A Biased but Apolitical Commentary on Indiana
In the last month, Indiana has seen substantial fall-out from the enactment and then "clarification" of the religious freedom bill. Deservedly so. Not because of the content or intent behind the bill. I will leave it to others to debate those issues. Rather, I believe this may be a classic case of the inherent public relations nightmares caused by hubris and lack of transparency.
There is an old adage that one should never discuss sex, religion or politics. While it is probably impossible to completely avoid these discussions in contemporary society, people should at least be mindful that they are inherently hot button issues likely to generate serious attention in the media and public conversation. Several organizations that may have been sympathetic to the spirit of the proposed law or would typically be neutral in their public comments on such issues expressed serious reservations in advance of the vote. Their warnings went unheeded as Governor Mike Pence and the legislative leaders pushed ahead with their plans. And after the bill passed both houses, the Governor signed it into law during a private ceremony closed to the press and the public.
In the wake of the ensuing firestorm, Pence attempted damage control by going on various network TV public affairs programs such as ABC’s This Week with George Stephanopoulos. The general consensus was that Pence was evasive and not very well prepared. Given his previous experience as a radio talk show host, this is all the more surprising.

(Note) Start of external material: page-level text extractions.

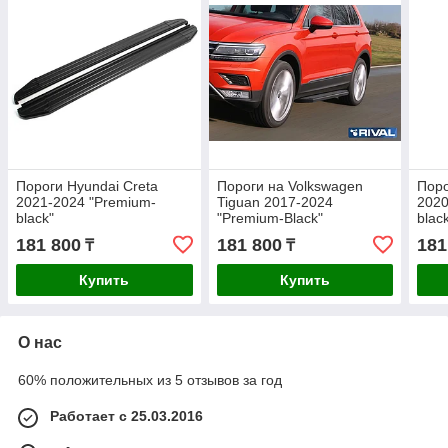
Пороги Hyundai Creta
Пороги на Volkswagen
Поро
2021-2024 "Premium-
Tiguan 2017-2024
2020
black"
"Premium-Black"
blac
181 800
181 800
181
₸
₸
Купить
Купить
О нас
60% положительных из 5 отзывов за год
Работает с 25.03.2016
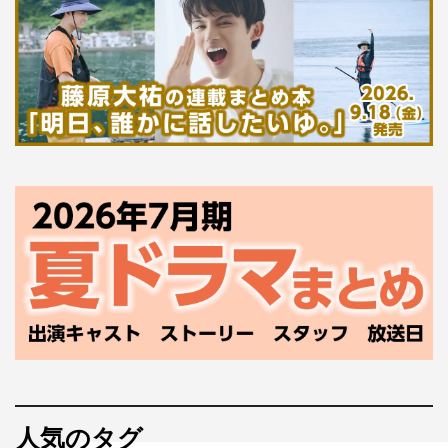
人気のタグ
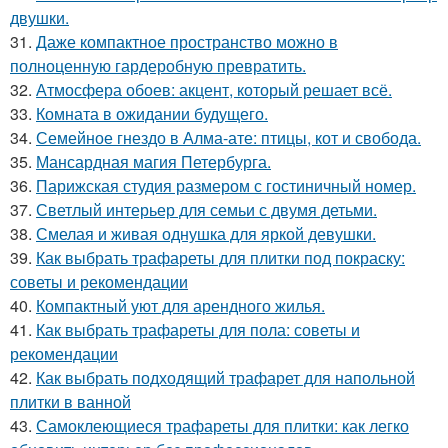
двушки.
31.
Даже компактное пространство можно в
полноценную гардеробную превратить.
32.
Атмосфера обоев: акцент, который решает всё.
33.
Комната в ожидании будущего.
34.
Семейное гнездо в Алма-ате: птицы, кот и свобода.
35.
Мансардная магия Петербурга.
36.
Парижская студия размером с гостиничный номер.
37.
Светлый интерьер для семьи с двумя детьми.
38.
Смелая и живая однушка для яркой девушки.
39.
Как выбрать трафареты для плитки под покраску:
советы и рекомендации
40.
Компактный уют для арендного жилья.
41.
Как выбрать трафареты для пола: советы и
рекомендации
42.
Как выбрать подходящий трафарет для напольной
плитки в ванной
43.
Самоклеющиеся трафареты для плитки: как легко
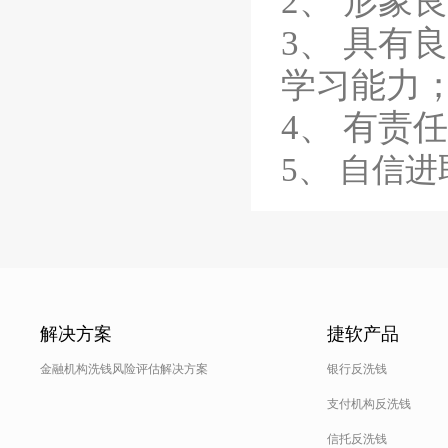
2、 形象
3、 具有
学习能力
4、 有责
5、 自信
解决方案
捷软产品
金融机构洗钱风险评估解决方案
银行反洗钱
支付机构反洗钱
信托反洗钱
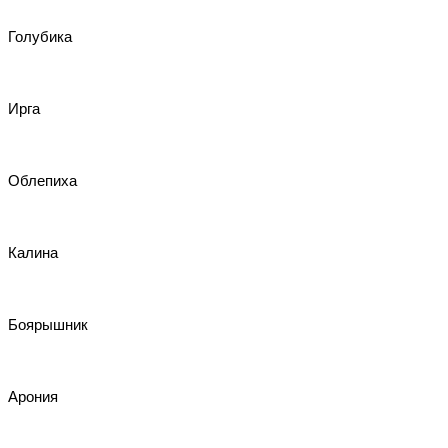
Голубика
Ирга
Облепиха
Калина
Боярышник
Арония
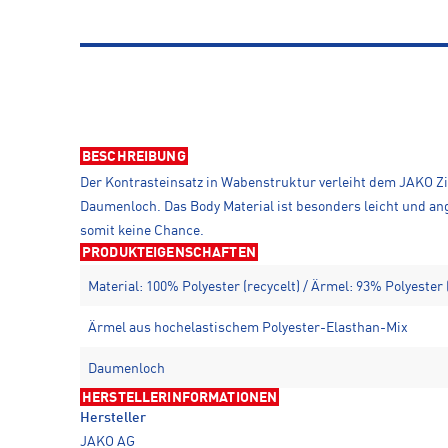
BESCHREIBUNG
Der Kontrasteinsatz in Wabenstruktur verleiht dem JAKO Z
Daumenloch. Das Body Material ist besonders leicht und an
somit keine Chance.
PRODUKTEIGENSCHAFTEN
Material: 100% Polyester (recycelt) / Ärmel: 93% Polyester
Ärmel aus hochelastischem Polyester-Elasthan-Mix
Daumenloch
HERSTELLERINFORMATIONEN
Hersteller
JAKO AG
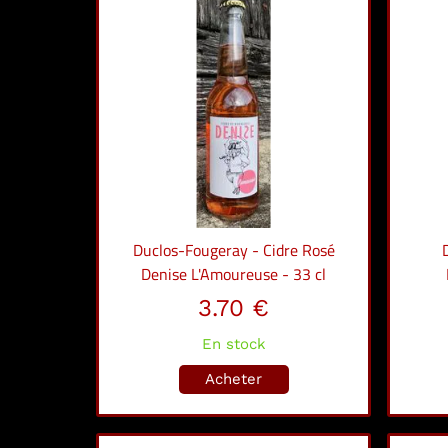
Duclos-Fougeray - Cidre Rosé
Denise L'Amoureuse - 33 cl
3.70 €
En stock
Acheter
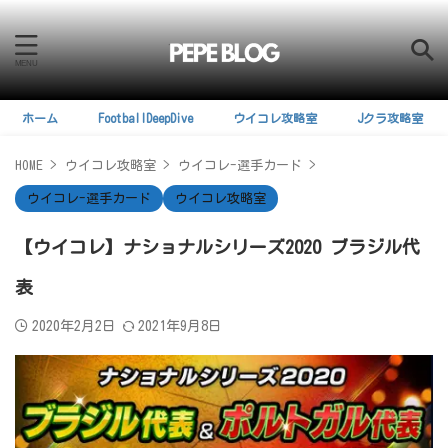
ホーム
FootballDeepDive
ウイコレ攻略室
Jクラ攻略室
HOME
>
ウイコレ攻略室
>
ウイコレ-選手カード
>
ウイコレ-選手カード
ウイコレ攻略室
【ウイコレ】ナショナルシリーズ2020 ブラジル代
表
2020年2月2日
2021年9月8日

Now the latest news out just this past week. Indiana has hired the global public relations firm, Porter Novelli, to help enhance the state’s reputation. Or in the words of Victor Smith, Indiana’s secretary of commerce, "Now more than ever, we want to remind the world that Hoosiers welcome everyone and that Indiana is a great place for individuals, entrepreneurs and businesses to reach their full potential.”
Aside from the obvious fact that the whole situation was avoidable in the first place and this action is probably too little, too late, I have another problem with this decision. If Indiana is truly “a great place for individuals, entrepreneurs and businesses to reach their full potential” (and I believe it is), are there really no businesses with the requisite skills to provide effective public relations counsel?
No, I am not advocating for Villing & Company to be hired for this challenging assignment. Our staff is probably a bit small for the enormity of the task. Nor am I suggesting Porter Novelli is not an outstanding PR agency with global connections. But is it really global connections the state needs so much as good, common sense crisis communications skills? There are many outstanding agencies that fit that description right here in the Hoosier state. And to the degree broader geographic outreach may be needed, strategic alliances are commonplace in this industry.
Not everyone agrees with me on this issue. Jeannine Villing who heads our PR division believes the Porter Novelli hire was the appropriate decision. Specifically, she commented, “I think it's wise that they got a well-respected, non-Indiana agency to help. Porter Novelli is known for this type of work and will bring to the table background and previous experience that should help get Indiana's name back on track – in the right way. They bring an "outside-the-state" perspective that will be helpful.”
Point taken. My view, however, is that no one would be more sensitive to the pain and impact this matter has caused to the Indiana business community than the people who live and work here. And frankly, had one of our own been called to consult on the matter before the fact, much of this pain could have been avoided.